不敵な笑みを浮かべたその男に嫌な予感が走る。そしてその予感は外れてはくれなかった。
「ディエス様!」
「わかってる!」
エールが叫ぶと同時にデンス族の男が襲いかかる。爪に魔力を込めて部分的に獣化した重く鋭い一撃。それをディエスは剣で捌いた。
エールもすぐに剣を抜く。これで二対一。相手も不利と見て攻めあぐねているようだ。
膠着状態は長くは続かない。男の後ろから騒ぎを聞きつけてやってきた武装した兵士たちが押し寄せてきたからだ。
安心するのも束の間、嫌な予感は消えてくれない。最悪の考えが頭を過ぎる。思い過ごしだと、心配し過ぎなのだと、そう思いたかった。
だが、現実は証拠を突きつけてくる。
兵士たちは男を無視してディエスとエールに剣や杖を向ける。
「あなたたちは何を考えているのです!!」
「人間風情が吠えるな!そいつは魔族を裏切っているのだろう!!」
「何を馬鹿なことを!!」
「ならなぜ貴様は生きている!奴隷などと言うが本当は人間のスパイなんだろう?」
「そうだ!負けているのは貴様が情報を流しているからだ!」
「魔王もグルなんだろう!!」
「裏切り者は殺せ!」
「殺せ!」
「殺せ!」
ウングイス族の男はこの光景を見てニヤニヤと笑っている。
エールは唇を噛み締める。血の味がするほど強く。
これはどうしようもない状態なのだ。
この者たちを殺して場合、ディエスの立場は悪化する。殺さなければこちらが殺される。
こちらの考えはどうやら甘すぎた。
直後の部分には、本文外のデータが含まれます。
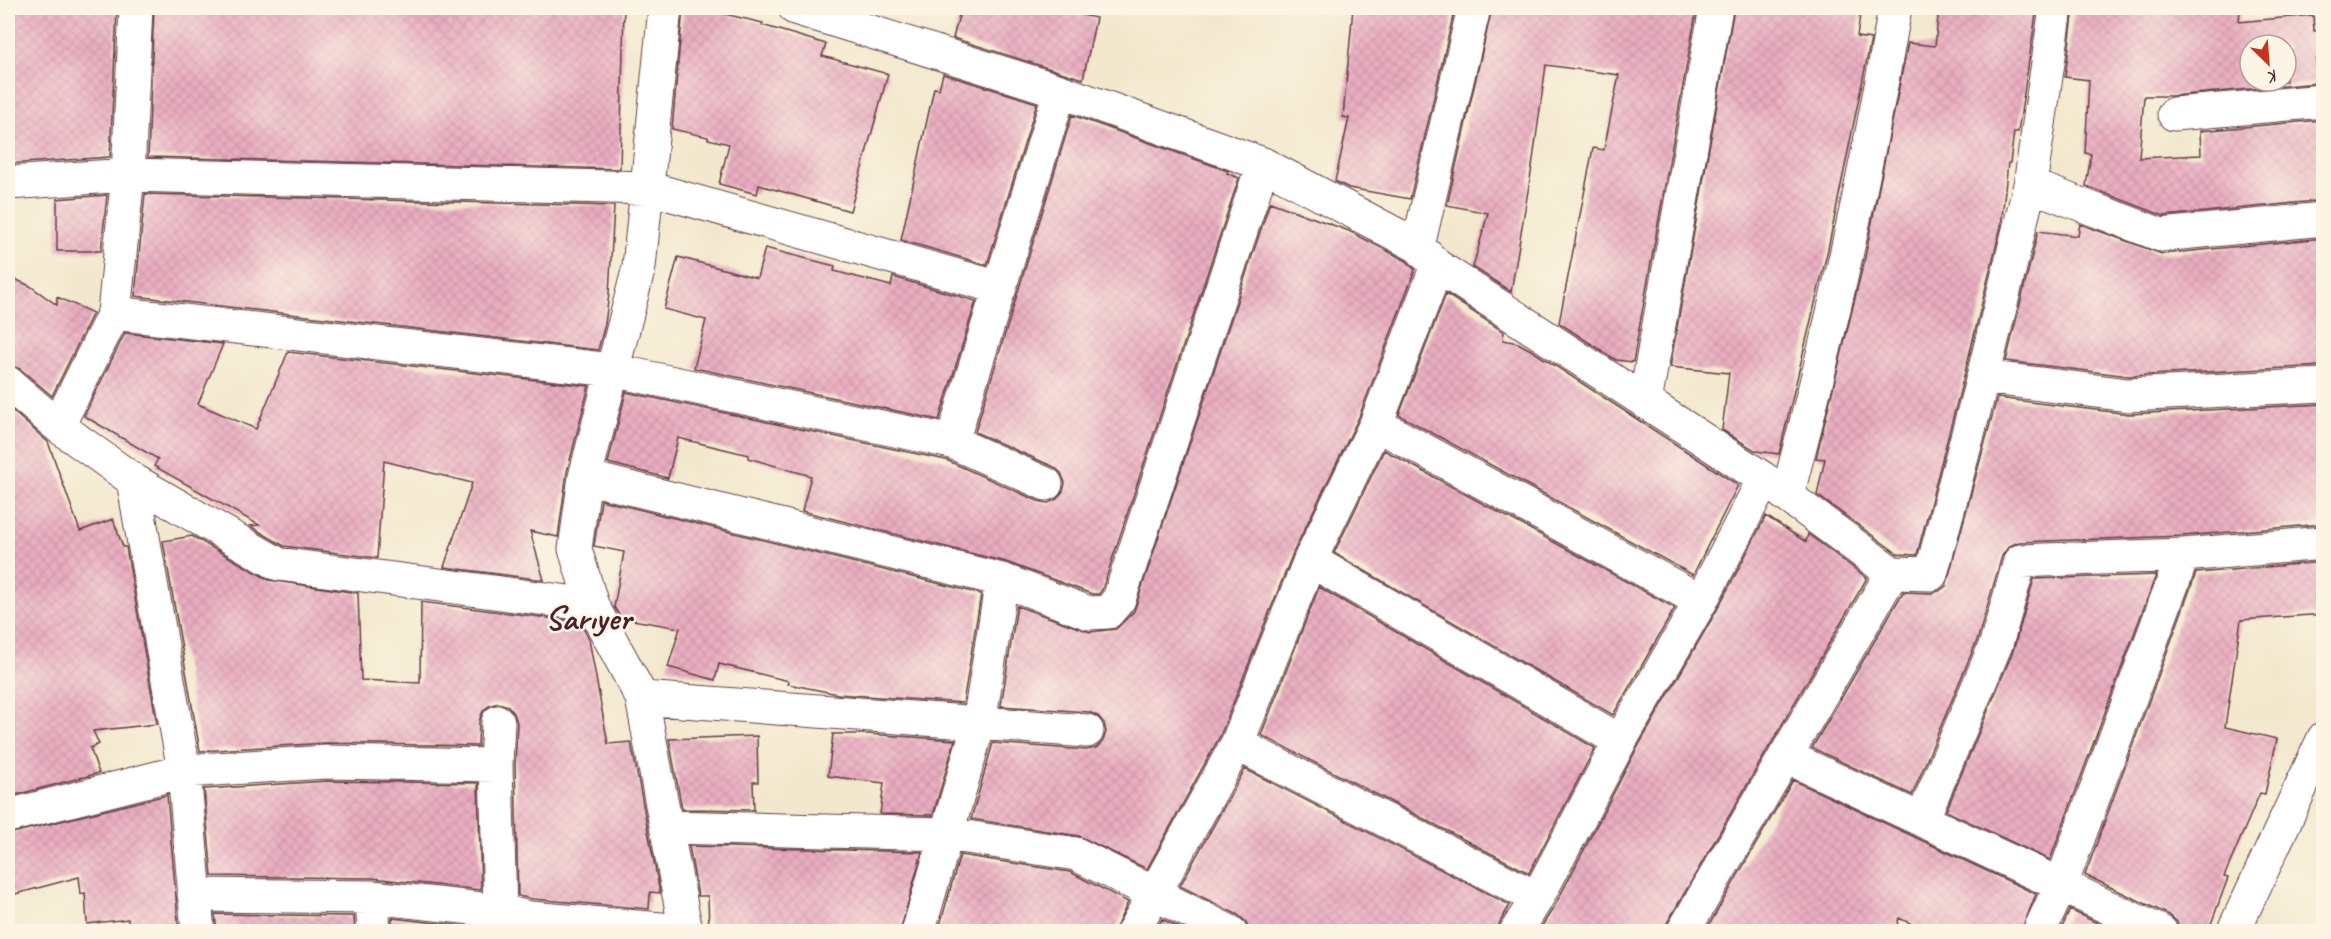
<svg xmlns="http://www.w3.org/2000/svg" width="2331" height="939" viewBox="0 0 2331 939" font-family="Caveat,sans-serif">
  <defs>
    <pattern id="building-cross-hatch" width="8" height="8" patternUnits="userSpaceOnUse" patternTransform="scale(1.5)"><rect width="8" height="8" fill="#eaadc1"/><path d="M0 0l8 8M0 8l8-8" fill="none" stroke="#ca94a6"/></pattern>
  </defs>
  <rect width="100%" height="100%" fill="#fcf5e5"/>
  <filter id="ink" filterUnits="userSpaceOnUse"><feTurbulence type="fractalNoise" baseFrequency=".0167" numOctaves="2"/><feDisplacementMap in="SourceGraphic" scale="12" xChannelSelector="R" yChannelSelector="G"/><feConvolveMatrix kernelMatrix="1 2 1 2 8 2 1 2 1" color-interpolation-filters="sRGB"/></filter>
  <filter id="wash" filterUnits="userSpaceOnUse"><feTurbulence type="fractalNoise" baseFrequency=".008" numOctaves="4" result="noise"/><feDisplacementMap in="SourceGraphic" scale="24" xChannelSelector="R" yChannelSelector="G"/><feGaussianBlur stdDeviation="1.35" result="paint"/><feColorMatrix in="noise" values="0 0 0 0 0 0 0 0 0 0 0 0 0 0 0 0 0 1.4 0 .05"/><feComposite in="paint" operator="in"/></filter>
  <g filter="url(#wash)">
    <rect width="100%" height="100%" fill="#f3e8cd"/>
    <g id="blocks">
      <path fill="url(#building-cross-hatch)" fill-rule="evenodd" d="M 8,8 L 117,8 L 110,157 L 8,164 Z
        M 154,8 L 624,8 L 620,169 L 148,157 Z
        M 683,8 L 699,8 L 763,23 L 762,25 L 826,44 L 822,56 L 888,74 L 850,211 L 759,185 L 757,194 L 719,184 L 729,144 L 708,139 L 708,137 L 672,129 Z
        M 961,8 L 1049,8 L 1096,18 L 1083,79 L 953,38 Z
        M 1353,8 L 1455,8 L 1410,199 L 1349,188 L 1335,181 L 1349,118 L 1343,117 Z
        M 1492,8 L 1697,8 L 1633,362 L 1616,360 L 1559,323 L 1593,148 L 1604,150 L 1619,75 L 1546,65 L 1532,167 L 1511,292 L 1473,267 L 1488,213 L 1447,205 Z
        M 1734,8 L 1861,8 L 1857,37 L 1871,39 L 1828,249 L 1779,454 L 1756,451 L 1722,430 L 1729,373 L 1670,367 Z
        M 1939,8 L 2037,8 L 2018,132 L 2014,132 L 2010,163 L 2008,163 L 2001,226 L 1965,372 L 1917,555 L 1898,554 L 1817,495 L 1825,459 L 1816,458 L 1865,257 L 1908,43 L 1935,46 Z
        M 2074,8 L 2240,8 L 2239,22 L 2313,15 L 2314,31 L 2324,30 L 2324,60 L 2316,60 L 2318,83 L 2171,96 L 2144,96 L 2139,158 L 2201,155 L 2200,131 L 2321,120 L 2324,132 L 2324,200 L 2164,216 L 2086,186 L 2091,154 L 2085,153 L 2089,80 L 2065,77 ZM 2250,45 L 2286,45 L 2286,81 L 2250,81 Z
        M 943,74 L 1037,103 L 987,265 L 901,240 L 934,88 L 939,89 Z
        M 1072,115 L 1228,171 L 1227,173 L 1239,178 L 1102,590 L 1099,594 L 1092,594 L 1006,562 L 802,511 L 811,476 L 748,458 L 749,455 L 678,438 L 668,478 L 608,463 L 626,392 L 946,460 L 1038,501 L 1048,503 L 1057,499 L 1063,491 L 1065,483 L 1061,473 L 1054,467 L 975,432 Z
        M 145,194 L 614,206 L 609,294 L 605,324 L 598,350 L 135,296 Z
        M 107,195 L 101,251 L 57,251 L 57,199 Z
        M 1270,202 L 1349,231 L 1407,261 L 1415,270 L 1359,417 L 1293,553 L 1220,736 L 1147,869 L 1079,836 L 971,819 L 993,743 L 1086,750 L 1096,748 L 1103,741 L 1106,732 L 1104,723 L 1098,716 L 1089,712 L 1001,706 L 1017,606 L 1090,632 L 1116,629 L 1134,611 Z
        M 2080,224 L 2162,254 L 2324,238 L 2324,366 L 2129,376 L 2006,361 L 2038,231 L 2078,236 Z
        M 765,248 L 835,266 L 834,271 L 891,286 L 893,277 L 976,301 L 939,420 L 694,368 L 706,320 L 664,309 L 678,257 L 757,278 Z
        M 8,276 L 30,286 L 57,305 L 57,297 L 93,313 L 52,396 L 20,369 L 8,365 Z
        M 1446,294 L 1504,332 L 1503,340 L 1518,343 L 1531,350 L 1738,485 L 1693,575 L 1399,415 Z
        M 125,333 L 223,344 L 198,404 L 256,429 L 288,352 L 589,386 L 567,472 L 558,537 L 530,531 L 544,580 L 444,567 L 472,483 L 384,461 L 377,558 L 284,546 L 250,526 L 259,525 L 154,466 L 158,459 L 84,416 Z
        M 1997,398 L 2129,414 L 2324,404 L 2324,524 L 2182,536 L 2019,542 L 2009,546 L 2002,556 L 1978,638 L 1912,795 L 1812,748 L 1903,592 L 1931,593 L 1939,591 L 1946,586 Z
        M 8,407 L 48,442 L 80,531 L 113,519 L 123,547 L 126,547 L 157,724 L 93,731 L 99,744 L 90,748 L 99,773 L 8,797 Z
        M 1384,450 L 1675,608 L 1613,715 L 1334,553 Z
        M 601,500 L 981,594 L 963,703 L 838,694 L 788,684 L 789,681 L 719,664 L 715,680 L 668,667 L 680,628 L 621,618 L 614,607 L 624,552 L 594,546 Z
        M 1766,516 L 1806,542 L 1808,534 L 1867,578 L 1667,923 L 1664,932 L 1538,932 L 1554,907 L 1636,750 L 1717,610 Z
        M 192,536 L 269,580 L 358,593 L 361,680 L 420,683 L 421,602 L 580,622 L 589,639 L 608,744 L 631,742 L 660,893 L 650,892 L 649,909 L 533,899 L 518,896 L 515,765 L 517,723 L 514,713 L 508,706 L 498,703 L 489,706 L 483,711 L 479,721 L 478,746 L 326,743 L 200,751 L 163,541 Z
        M 2324,562 L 2324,614 L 2241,620 L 2225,727 L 2277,739 L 2265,794 L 2260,793 L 2224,877 L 2228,878 L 2208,932 L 2180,932 L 2177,922 L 2169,915 L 2085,875 L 2196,573 Z
        M 2156,575 L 2050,860 L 1946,811 L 2013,651 L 2034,579 Z
        M 1319,587 L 1595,748 L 1529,873 L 1261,735 Z
        M 833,734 L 868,734 L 955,740 L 933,815 L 880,814 L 884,783 L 828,776 Z
        M 757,736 L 758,782 L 753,782 L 754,810 L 682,809 L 669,739 Z
        M 1245,769 L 1510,905 L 1500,922 L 1497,932 L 1249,932 L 1246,922 L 1238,915 L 1180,886 Z
        M 1793,780 L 2036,894 L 2021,932 L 1929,932 L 1899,918 L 1895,932 L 1705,932 Z
        M 326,781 L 478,783 L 481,890 L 372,878 L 212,876 L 204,789 Z
        M 167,795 L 179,932 L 129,932 L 128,919 L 87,924 L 85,893 L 81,894 L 79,877 L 8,896 L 8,834 Z
        M 689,846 L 922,852 L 900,932 L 709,932 L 708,896 L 698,896 Z
        M 960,855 L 1070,872 L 1128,902 L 1114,932 L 938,932 Z
        M 2070,910 L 2116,932 L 2060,932 Z
        M 215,914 L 354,916 L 355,932 L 217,932 Z
        M 392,918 L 497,930 L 505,932 L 393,932 Z
        M 1162,919 L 1188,932 L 1155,932 Z"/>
    </g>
  </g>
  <g filter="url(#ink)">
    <use href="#blocks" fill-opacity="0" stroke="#633d43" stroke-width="1.5"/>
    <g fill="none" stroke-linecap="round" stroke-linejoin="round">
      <defs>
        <path id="street" d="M 665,8 L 639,267 L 585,477 L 575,549 L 592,605 L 642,698 L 686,932
          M 795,8 L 1060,91 L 1263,164 L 1418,246 L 1437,266 L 1764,479 L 1892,573 L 1931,574 L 1983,377 L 2030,185 L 2056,8
          M 2174,114 L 2324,101
          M 8,183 L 128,175 L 648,188 L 1000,288
          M 2030,185 L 2161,235 L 2324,219
          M 1418,246 L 1474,8
          M 114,313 L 612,370 L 952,442 L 1046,484
          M 1983,377 L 2128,395 L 2324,385
          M 8,383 L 58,426 L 133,480 L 278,564 L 592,605
          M 1645,402 L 1716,8
          M 1376,424 L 1701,601
          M 58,426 L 114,313 L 128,175 L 136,8
          M 952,442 L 1060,91
          M 585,477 L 1002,580 L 1089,613 L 1108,612 L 1119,599 L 1263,164
          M 133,480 L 184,771 L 198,932
          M 1787,496 C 1830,335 1867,172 1895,8
          M 1310,560 L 1620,741
          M 642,698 L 1087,731
          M 498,722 L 496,765 L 500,911
          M 1237,744 L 1537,898
          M 1785,756 L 2161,932
          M 8,816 L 184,771 L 326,762 L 496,765
          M 1922,820 L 1996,644 L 2020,561 L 2183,555 L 2324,543
          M 667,827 L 947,834 L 1076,854 L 1230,932
          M 194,895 L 372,897 L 500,911 L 530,918 L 685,931
          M 372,897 L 374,932
          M 918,932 L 979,723 L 1002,580
          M 1133,932 L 1237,744 L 1310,560 L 1376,424 L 1437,266
          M 1516,932 L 1537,898 L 1620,741 L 1701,601 L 1764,479
          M 1683,932 L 1892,573
          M 2039,932 L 2061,885 L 2183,555
          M 2233,932 L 2324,738"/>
      </defs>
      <use href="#street" stroke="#633d43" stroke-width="35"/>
      <use href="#street" stroke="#fff" stroke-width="33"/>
    </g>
  </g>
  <g text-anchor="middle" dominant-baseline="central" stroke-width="5" stroke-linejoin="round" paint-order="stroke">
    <g font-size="34" font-weight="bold" fill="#4a1f2b" stroke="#fcf5e5">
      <text x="588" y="617">Sarıyer</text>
    </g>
  </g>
  <rect width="2331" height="939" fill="none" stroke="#fcf5e5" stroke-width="30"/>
  <g transform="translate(2268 63) rotate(155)"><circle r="28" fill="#fcf5e5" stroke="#b59f9b" stroke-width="1.5"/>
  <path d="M0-4.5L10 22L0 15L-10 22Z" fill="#c8321e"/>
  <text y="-9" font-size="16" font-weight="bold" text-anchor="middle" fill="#4a1f2b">K</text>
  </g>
</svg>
アーラ族だけならばここまで早く動くことはなかっただろう。
「まさか、アーラ族とウングイス族が手を組んでるだけじゃなく、デンス族も関わっているとはな…」
ディエスは兵士たちのあとからやってきた蝙蝠の羽を生やした男と虎の頭を持つ男を見て言った。
羽を持つ男がアーラ族、虎頭の男がデンス族だ。
「いえいえ、魔王様。手を組んでいる、というと我々が何やら企んでいるようではないですか」
「そうだ。我らは企みなどない。全ては民たちのために動いているんだからな」
アーラ族の男もデンス族の男も白々しいことを言っていた。表情にはニヤニヤとした笑みが浮かんでいるので本心ではないのがよくわかる。
だが兵士たちはそうではない。彼らの全員とまではいかないだろうがその大半は自分たちの家族を、民を守るために戦っている。その表情からは魔王への失望と怒りが滲み出ている。
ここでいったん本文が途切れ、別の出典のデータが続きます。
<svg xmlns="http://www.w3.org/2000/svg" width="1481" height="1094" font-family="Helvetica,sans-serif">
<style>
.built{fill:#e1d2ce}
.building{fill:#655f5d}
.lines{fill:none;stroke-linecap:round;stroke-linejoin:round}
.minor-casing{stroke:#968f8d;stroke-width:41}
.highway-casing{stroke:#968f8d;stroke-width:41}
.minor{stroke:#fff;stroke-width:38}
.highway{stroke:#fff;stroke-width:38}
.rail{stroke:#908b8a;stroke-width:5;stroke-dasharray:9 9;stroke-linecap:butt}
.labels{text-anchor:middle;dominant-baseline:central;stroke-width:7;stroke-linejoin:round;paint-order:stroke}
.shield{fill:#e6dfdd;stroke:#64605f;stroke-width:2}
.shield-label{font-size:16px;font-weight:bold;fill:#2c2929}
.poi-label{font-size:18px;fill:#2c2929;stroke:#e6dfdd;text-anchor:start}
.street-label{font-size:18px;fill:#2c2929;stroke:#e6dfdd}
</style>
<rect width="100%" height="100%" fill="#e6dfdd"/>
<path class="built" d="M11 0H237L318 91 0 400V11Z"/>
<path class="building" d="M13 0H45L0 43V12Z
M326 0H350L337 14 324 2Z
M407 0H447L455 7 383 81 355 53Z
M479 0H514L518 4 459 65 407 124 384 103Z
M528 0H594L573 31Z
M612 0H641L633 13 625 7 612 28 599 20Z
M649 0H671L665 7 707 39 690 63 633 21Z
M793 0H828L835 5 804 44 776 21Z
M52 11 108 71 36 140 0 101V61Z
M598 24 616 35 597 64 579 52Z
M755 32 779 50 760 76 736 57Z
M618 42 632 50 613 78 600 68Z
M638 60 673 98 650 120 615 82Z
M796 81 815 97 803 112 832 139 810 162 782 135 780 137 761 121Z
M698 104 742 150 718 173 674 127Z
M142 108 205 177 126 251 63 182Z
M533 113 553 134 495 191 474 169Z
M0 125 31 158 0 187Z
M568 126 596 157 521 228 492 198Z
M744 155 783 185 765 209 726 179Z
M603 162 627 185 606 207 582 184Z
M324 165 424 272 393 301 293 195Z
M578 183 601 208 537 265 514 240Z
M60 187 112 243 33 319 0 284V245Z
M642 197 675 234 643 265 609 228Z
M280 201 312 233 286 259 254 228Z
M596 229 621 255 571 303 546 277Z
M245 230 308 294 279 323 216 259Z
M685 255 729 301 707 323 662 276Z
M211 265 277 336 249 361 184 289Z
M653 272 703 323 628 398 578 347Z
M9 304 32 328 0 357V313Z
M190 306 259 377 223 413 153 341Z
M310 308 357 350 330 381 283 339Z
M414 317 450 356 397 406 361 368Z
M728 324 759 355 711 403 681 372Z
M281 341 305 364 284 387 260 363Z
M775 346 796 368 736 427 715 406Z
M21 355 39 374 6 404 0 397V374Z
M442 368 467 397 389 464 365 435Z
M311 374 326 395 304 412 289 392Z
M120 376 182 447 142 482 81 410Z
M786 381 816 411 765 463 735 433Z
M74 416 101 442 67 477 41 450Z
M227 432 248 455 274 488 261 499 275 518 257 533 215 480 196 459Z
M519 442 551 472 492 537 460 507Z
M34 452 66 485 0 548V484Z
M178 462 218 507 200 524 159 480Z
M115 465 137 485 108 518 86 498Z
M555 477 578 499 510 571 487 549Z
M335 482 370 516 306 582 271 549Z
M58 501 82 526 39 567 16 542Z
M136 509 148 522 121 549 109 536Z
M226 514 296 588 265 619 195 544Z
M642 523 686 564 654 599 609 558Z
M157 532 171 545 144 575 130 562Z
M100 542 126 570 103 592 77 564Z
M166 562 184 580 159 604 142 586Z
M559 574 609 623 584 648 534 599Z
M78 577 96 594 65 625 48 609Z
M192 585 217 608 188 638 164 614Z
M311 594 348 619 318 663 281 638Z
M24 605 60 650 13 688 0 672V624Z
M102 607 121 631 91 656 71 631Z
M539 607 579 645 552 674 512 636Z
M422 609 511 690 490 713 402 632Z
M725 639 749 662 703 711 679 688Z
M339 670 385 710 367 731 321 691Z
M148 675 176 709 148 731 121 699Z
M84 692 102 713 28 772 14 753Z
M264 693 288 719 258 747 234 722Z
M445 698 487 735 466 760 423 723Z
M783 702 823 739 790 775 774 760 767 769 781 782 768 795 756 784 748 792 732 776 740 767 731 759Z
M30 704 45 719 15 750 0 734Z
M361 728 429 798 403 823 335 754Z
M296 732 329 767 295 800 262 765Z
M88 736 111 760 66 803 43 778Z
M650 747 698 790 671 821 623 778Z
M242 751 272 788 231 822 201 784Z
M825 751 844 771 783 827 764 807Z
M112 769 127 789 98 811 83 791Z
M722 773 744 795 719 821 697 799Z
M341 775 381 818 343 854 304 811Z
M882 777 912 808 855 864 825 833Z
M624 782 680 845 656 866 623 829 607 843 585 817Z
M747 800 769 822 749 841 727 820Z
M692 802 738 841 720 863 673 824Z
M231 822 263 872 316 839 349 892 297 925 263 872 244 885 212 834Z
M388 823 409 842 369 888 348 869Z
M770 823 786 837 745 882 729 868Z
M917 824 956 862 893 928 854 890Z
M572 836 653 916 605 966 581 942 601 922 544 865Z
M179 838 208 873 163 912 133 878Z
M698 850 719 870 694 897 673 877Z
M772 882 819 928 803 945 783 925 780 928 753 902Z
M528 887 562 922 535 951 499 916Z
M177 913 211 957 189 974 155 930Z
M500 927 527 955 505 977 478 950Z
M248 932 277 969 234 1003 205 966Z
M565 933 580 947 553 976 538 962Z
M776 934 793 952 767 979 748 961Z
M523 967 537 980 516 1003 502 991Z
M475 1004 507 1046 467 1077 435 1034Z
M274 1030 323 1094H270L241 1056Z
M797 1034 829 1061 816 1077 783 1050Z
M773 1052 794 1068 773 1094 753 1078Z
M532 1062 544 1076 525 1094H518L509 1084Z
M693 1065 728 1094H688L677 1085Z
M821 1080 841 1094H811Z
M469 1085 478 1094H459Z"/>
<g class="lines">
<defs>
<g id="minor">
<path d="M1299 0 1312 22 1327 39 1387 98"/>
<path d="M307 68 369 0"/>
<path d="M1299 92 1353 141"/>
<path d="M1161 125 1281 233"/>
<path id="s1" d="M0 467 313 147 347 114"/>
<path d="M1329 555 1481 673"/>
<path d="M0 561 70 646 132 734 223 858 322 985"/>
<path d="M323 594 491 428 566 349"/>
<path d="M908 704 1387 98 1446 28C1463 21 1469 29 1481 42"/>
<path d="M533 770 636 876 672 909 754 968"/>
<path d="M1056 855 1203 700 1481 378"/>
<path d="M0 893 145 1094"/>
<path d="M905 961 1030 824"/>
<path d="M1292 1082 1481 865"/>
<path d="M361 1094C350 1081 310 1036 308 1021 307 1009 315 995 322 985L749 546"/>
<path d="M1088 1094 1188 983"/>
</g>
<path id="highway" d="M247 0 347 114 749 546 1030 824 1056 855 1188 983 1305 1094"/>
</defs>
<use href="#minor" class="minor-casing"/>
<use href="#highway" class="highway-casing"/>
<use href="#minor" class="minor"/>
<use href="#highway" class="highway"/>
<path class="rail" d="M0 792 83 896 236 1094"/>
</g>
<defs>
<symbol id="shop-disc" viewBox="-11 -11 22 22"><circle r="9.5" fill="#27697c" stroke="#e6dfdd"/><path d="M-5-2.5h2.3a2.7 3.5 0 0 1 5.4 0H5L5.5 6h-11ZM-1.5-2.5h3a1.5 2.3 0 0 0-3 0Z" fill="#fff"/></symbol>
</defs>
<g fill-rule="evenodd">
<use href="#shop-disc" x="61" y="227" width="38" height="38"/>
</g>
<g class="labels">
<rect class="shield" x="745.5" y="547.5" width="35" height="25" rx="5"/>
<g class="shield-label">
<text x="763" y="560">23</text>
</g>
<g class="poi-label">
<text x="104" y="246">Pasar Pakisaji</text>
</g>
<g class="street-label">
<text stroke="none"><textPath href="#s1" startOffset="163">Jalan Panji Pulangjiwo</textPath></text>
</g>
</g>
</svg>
「魔王さまは自ら戦場に出ることで勇者たちと連携しているんでしょう?」
「戦っている振りをして勇者たちが危機に陥っても止めを指すのではなく話し合いに持ち込もうとしているなど、笑止千万」
「さあ、魔王様。無駄な抵抗はお止めになってそのまま首を差し出してください。そうすれば奥方様や娘様には手を出さないと誓いましょう」
「そうして我らの誰かが新たな王となってガンディアナに勝利をもたらしましょう」
三人の首謀者はそんなことをのたまった。
エールは三人を睨みつける。視線が相手を殺せるのならば殺せるほどに。
だが反対にディエスは落ち着いていた。ここで起きることを悟っていたかのように。ディエスはゆっくりとエールの方を向くと穏やかな口調で話し始めた。
「エールお前に頼みがある」
「待ってください、このタイミングでそれを言うのは遺言みたいじゃないですか…」
だがエールの言い分を無視してディエスはしゃべり続ける。
「ベルナもいつかはこういうことが起きると覚悟していた。俺たちの力が、俺たちの理想へとたどり着くには足りないってことに。だが、ユシギナは違う。あいつはそんな覚悟ができちゃいねえ。今回のでポッキリ折れちまうかもしれない。だからあいつのことはお前に任せる」
「我らがそこの人間を生かしておくとでもお思いですか?」
「思ってねえからこうすんだよ」
「なっ!?」
ディエスが練り上げた魔力。それはエールの周りの空間を歪め、捻り、破壊する。そしてできた穴がエールを飲み込む。転移の魔術だ。
それを阻止しようと兵士たちが走り出す。だがそれをディエスが阻んだ。
「おい、これでも魔族の頂辺の俺に背中を向けるとか余裕すぎるじゃねえか?」
「くっ!」
そのあいだにも空間は元の形に戻り始める。転移が終わろうとする直前。
ディエスがエールに向けて腰に佩いた剣を投げた。
「エール!そいつをもってけ!」
「ディエス、でもこれは…!!」
「いいからもってけ!」
これはディエスが作らせた魔剣。エールが魔術と武術の両方を使っているのは師であるディエスがそうだからだ。魔剣士であるディエスが剣を手放せばそれだけ相手が有利になる。
それを最後に空間が元通りになる。エールが最後に見たのはディエスの体が怒りの表情に彩られたアーラ族の男に刺し貫かれていた姿だった。